I know I was at a football practice, but as I listened to what the coach was saying to his team, I figured his team hadn’t won a game in years and probably wouldn’t have a chance against the team it was playing that week. You should have heard what the coach was telling the players.
"They don’t respect you."
"They think their offense is going to run up and down the field on our defense."
Then I looked around, saw the best team in Arizona the last two years and remembered: It’s all about motivation.
Coaches like Hamilton’s John Wrenn, whose disrespected team went on to beat Paradise Valley 41-0 that week, Mountain View’s Tom Joseph and Chaparral’s Ron Estabrook have a real battle on their hands some weeks. They have to get their team motivated to play against an opponent that is clearly and convincingly outmanned.
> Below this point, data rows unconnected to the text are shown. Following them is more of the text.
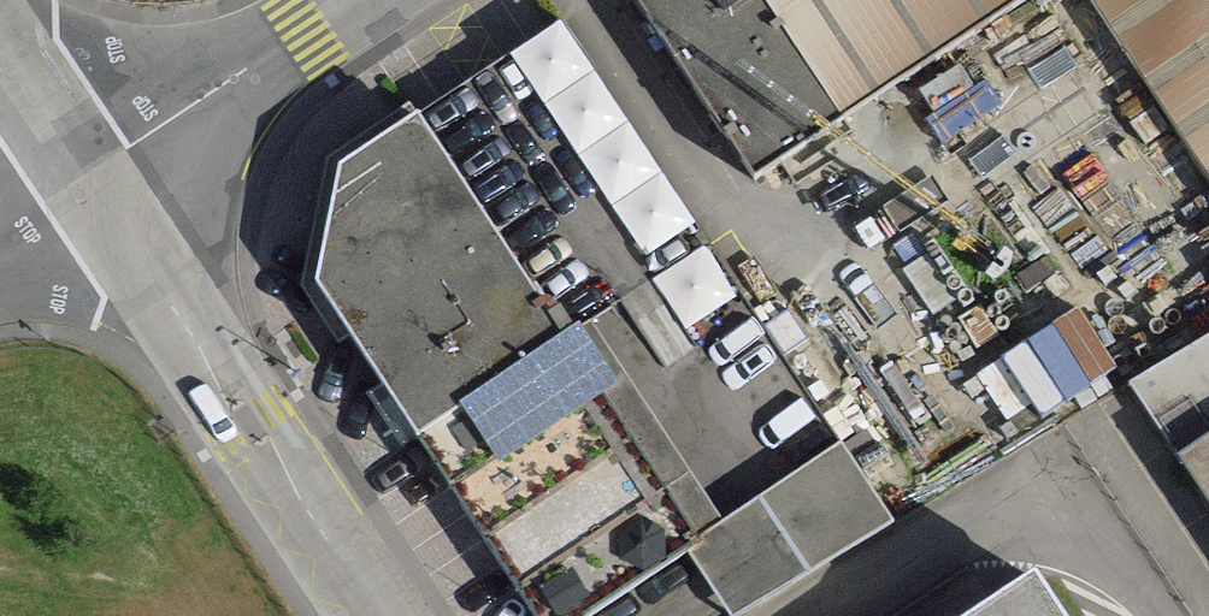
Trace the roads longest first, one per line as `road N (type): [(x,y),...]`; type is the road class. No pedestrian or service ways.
road 1 (tertiary): [(97,179),(238,429),(359,615)]
road 2 (unclassified): [(355,0),(97,179)]
road 3 (tertiary): [(0,33),(97,179)]

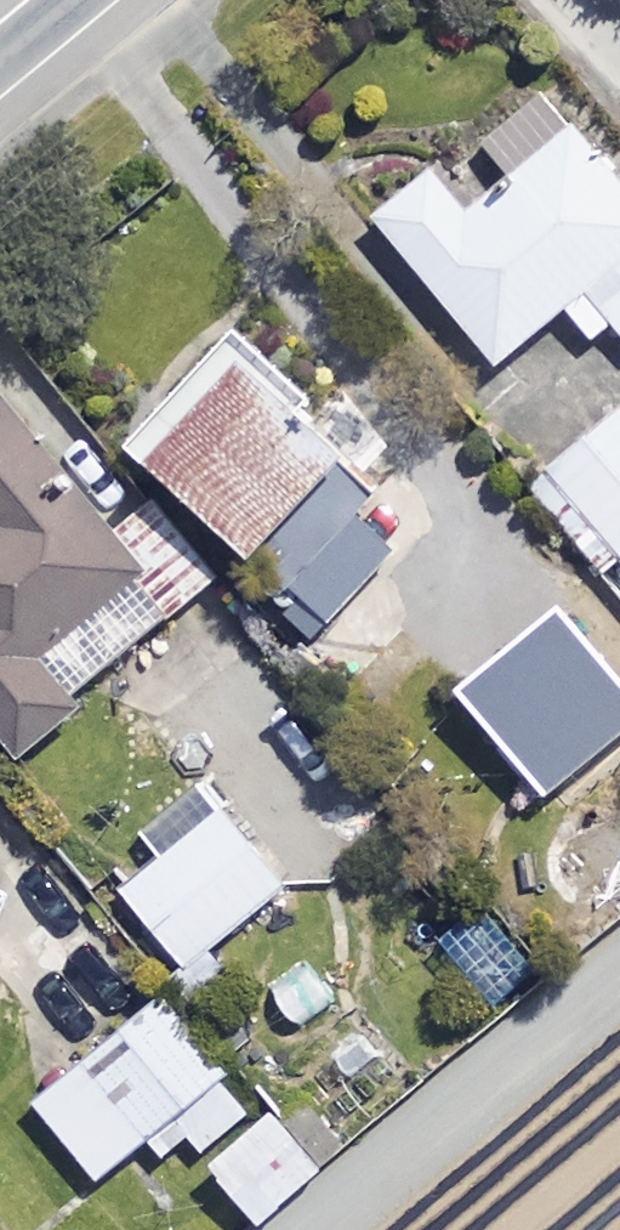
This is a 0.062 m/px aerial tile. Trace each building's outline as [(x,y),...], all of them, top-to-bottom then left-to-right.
[(574,130),(464,215),(431,173),(376,216),(493,368),(566,312),(588,340),(610,323),(619,336),(619,189),(574,130)] [(344,462),(245,367),(150,468),(249,562),(344,462)] [(213,580),(150,505),(110,539),(0,408),(0,740),(16,760),(80,706),(73,698),(213,580)] [(619,670),(619,412),(527,484),(578,550),(546,574),(571,606),(619,670)] [(349,463),(250,581),(323,641),(385,566),(348,535),(384,492),(349,463)] [(571,606),(464,688),(535,781),(570,755),(583,772),(619,743),(619,670),(571,606)] [(102,907),(184,1006),(226,971),(208,950),(283,888),(199,787),(141,836),(161,859),(102,907)] [(543,973),(495,907),(440,947),(488,1013),(543,973)] [(155,1157),(182,1135),(198,1154),(252,1110),(161,998),(35,1101),(99,1180),(144,1143),(155,1157)] [(316,1175),(269,1118),(210,1168),(258,1224),(316,1175)]
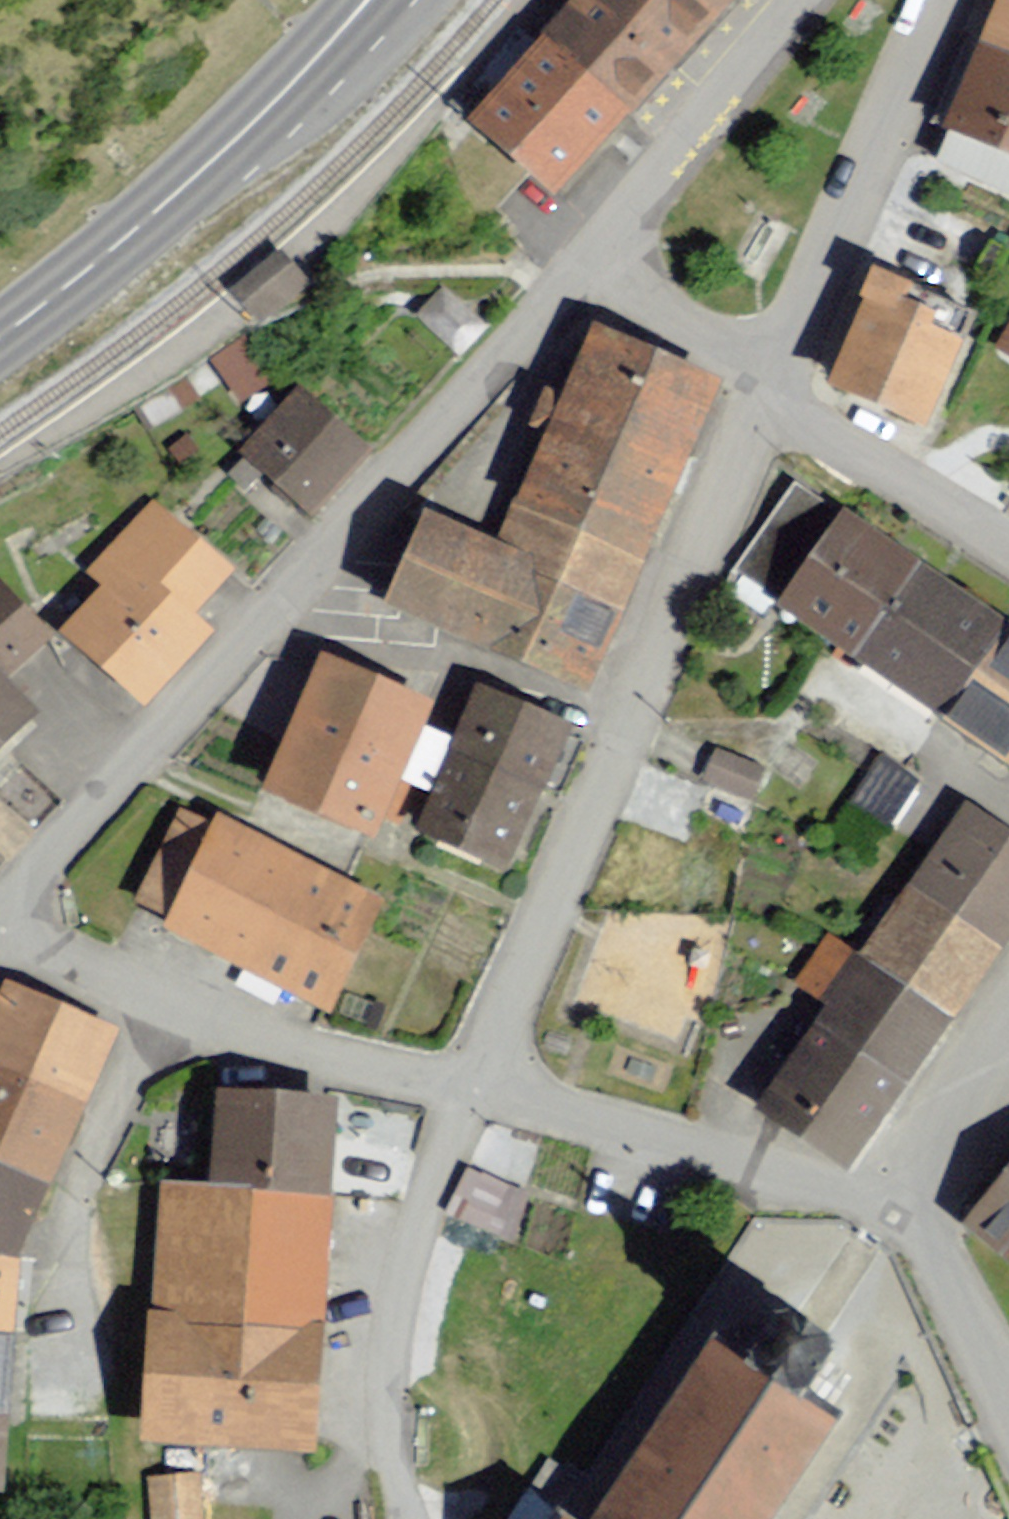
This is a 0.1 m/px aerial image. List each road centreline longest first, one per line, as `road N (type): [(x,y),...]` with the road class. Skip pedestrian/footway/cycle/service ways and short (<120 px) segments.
road 1 (secondary): [(0,336),(194,181),(377,0)]
road 2 (residential): [(465,1077),(174,1016),(4,929)]
road 3 (residential): [(403,1518),(394,1436),(401,1302),(414,1234),(465,1077)]
road 4 (residential): [(893,1215),(825,1182),(465,1077)]
road 5 (residential): [(289,610),(582,282)]
road 6 (residential): [(941,0),(772,406)]
road 7 (residential): [(4,929),(289,610)]
road 8 (residential): [(465,1077),(624,729)]
road 9 (residential): [(582,282),(800,0)]
road 10 (unclassified): [(289,610),(624,729)]
road 11 (residential): [(624,729),(772,406)]
road 12 (residential): [(1008,552),(772,406)]
road 13 (residential): [(1008,1411),(940,1278),(893,1215)]
road 14 (residential): [(772,406),(582,282)]
road 15 (residential): [(1008,1034),(893,1215)]
road 16 (unclassified): [(105,1176),(77,1160),(46,1231),(41,1294),(70,1298)]

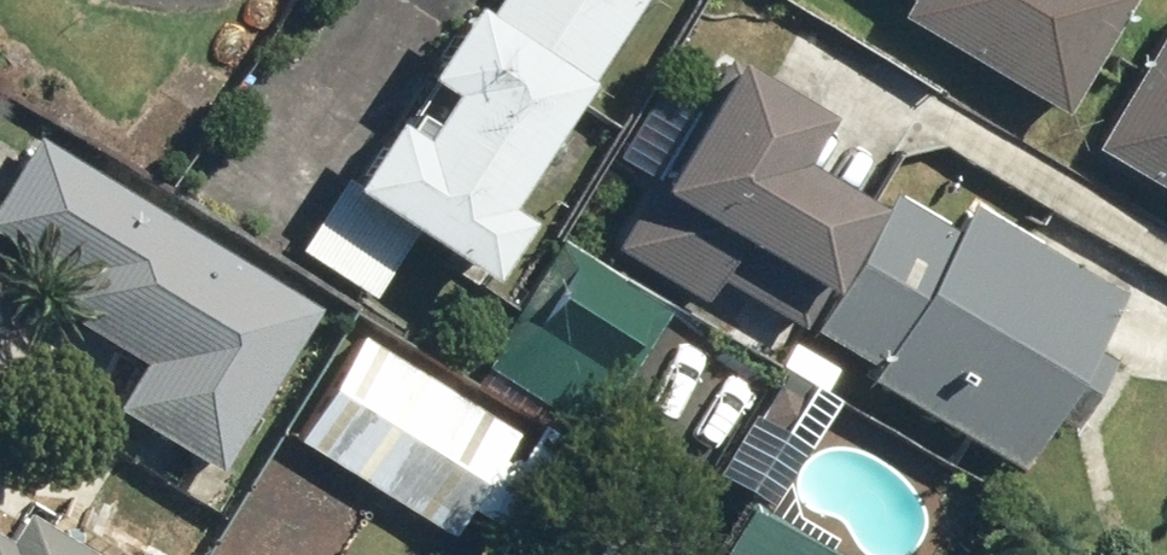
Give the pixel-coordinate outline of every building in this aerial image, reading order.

The players know they should roll over some teams, but it’s the coaches’ job to convince them it isn’t always that easy. Coaches will recall, as Wrenn does, the one occasion the underdog jumped up and bit his team. For Hamilton, the most recent example came last season vs. Highland. Wrenn has used that game as motivation for his team to not take anyone lightly.
But coaches get more creative at times. They might tell their players tall tales of an opponent’s prowess, mixing in "rumors" about what is being said by the other team.
This is called coachspeak, which in real terms means being outwardly cautious and respectful of the opponent, no matter how bad that opponent may be. Most people can’t always hear what a coach tells his team, but for those of us who follow high school football and talk to coaches on a regular basis, we can smell spin from a mile away. Here are some quick coachspeak to reality translations that you may read in this paper.
Coachspeak: "They have some good athletes." Reality: "Maybe one of their players would crack our starting lineup."
Coachspeak: "They are really well coached." Reality: "The coach is a college friend of mine and he begged me to go easy on them." And going along with that theme:
Coachspeak: "They run a very creative offensive scheme." Reality: "I gave their coach — my college friend — our old playbook."
Coachspeak: "Their defense can really make you onedimensional." Reality: "We’ll be ahead by so much, we’ll just run the ball the whole second half."
Coachspeak: "They play real hard, our guys could learn a lot from them." Reality: "No matter how hard they play, our guys are still going to beat them by 20."
Coachspeak: "It’s an intriguing matchup." Reality: "It’ll be intriguing to see how many points our second team scores."